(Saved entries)
..........

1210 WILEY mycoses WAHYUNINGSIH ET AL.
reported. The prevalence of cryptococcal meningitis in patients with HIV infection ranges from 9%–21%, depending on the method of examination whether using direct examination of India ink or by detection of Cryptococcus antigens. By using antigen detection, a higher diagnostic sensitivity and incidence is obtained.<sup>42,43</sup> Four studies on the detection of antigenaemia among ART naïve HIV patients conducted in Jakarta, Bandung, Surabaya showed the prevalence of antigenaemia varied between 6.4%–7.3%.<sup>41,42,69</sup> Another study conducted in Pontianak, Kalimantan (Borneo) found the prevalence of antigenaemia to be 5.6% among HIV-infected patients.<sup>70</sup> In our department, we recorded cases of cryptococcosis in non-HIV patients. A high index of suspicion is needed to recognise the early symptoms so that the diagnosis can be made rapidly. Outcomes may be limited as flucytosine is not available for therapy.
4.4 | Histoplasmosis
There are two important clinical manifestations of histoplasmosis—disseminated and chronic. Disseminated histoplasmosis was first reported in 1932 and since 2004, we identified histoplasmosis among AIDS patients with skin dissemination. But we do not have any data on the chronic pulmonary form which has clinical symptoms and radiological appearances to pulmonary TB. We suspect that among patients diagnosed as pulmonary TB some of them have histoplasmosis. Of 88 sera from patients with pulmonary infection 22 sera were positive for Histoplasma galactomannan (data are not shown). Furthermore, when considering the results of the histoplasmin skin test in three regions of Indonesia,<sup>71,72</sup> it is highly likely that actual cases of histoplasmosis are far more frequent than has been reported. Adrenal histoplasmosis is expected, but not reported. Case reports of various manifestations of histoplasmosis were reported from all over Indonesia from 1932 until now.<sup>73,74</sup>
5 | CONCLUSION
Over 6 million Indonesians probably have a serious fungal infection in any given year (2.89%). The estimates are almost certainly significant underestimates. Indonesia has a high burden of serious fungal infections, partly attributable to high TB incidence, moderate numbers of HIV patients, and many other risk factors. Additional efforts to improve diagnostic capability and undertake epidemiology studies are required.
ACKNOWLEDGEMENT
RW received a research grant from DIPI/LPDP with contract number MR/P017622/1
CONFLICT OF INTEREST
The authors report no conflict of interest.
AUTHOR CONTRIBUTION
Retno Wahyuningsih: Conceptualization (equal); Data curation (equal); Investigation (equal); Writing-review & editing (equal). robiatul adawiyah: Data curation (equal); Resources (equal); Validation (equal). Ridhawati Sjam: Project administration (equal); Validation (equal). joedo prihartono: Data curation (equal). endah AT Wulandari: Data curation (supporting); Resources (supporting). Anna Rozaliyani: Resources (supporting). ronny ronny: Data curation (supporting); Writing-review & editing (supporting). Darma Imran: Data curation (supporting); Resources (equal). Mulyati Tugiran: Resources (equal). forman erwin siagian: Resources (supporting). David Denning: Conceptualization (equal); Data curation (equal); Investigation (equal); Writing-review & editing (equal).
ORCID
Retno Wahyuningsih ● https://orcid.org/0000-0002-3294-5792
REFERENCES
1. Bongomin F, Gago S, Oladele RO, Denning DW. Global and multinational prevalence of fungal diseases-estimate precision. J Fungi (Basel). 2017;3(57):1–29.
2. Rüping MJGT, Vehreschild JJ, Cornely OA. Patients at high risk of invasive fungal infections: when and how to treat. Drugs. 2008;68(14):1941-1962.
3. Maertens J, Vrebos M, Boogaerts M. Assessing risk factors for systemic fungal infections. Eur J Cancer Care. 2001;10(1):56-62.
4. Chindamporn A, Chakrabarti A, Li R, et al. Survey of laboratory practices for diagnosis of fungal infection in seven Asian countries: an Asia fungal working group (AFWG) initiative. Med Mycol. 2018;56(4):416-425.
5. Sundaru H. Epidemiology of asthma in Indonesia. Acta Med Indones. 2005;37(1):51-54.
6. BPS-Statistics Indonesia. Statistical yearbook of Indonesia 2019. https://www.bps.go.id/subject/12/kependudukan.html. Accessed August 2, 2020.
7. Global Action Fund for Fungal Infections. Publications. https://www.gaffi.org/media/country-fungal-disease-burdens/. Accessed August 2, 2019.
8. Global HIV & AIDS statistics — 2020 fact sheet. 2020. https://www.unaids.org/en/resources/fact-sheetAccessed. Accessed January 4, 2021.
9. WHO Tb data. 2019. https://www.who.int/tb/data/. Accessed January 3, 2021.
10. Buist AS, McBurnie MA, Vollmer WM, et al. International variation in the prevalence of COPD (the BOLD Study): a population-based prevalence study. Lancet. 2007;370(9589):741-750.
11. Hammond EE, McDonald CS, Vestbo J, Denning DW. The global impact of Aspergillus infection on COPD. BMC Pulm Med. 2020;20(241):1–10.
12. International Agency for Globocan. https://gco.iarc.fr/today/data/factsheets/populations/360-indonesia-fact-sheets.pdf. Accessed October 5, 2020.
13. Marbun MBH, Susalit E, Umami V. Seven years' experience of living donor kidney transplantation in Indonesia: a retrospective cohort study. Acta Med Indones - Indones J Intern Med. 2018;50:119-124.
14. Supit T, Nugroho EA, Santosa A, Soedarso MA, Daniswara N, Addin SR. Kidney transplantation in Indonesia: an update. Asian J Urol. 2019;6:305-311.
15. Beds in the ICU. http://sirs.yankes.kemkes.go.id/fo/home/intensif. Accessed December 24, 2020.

..........

#### The task:
Output nothing but the lines from the one that contains "13. Marbun MBH, Susalit" through the final line of the entries above, exactly as they appear.

#### Answer space:
13. Marbun MBH, Susalit E, Umami V. Seven years' experience of living donor kidney transplantation in Indonesia: a retrospective cohort study. Acta Med Indones - Indones J Intern Med. 2018;50:119-124.
14. Supit T, Nugroho EA, Santosa A, Soedarso MA, Daniswara N, Addin SR. Kidney transplantation in Indonesia: an update. Asian J Urol. 2019;6:305-311.
15. Beds in the ICU. http://sirs.yankes.kemkes.go.id/fo/home/intensif. Accessed December 24, 2020.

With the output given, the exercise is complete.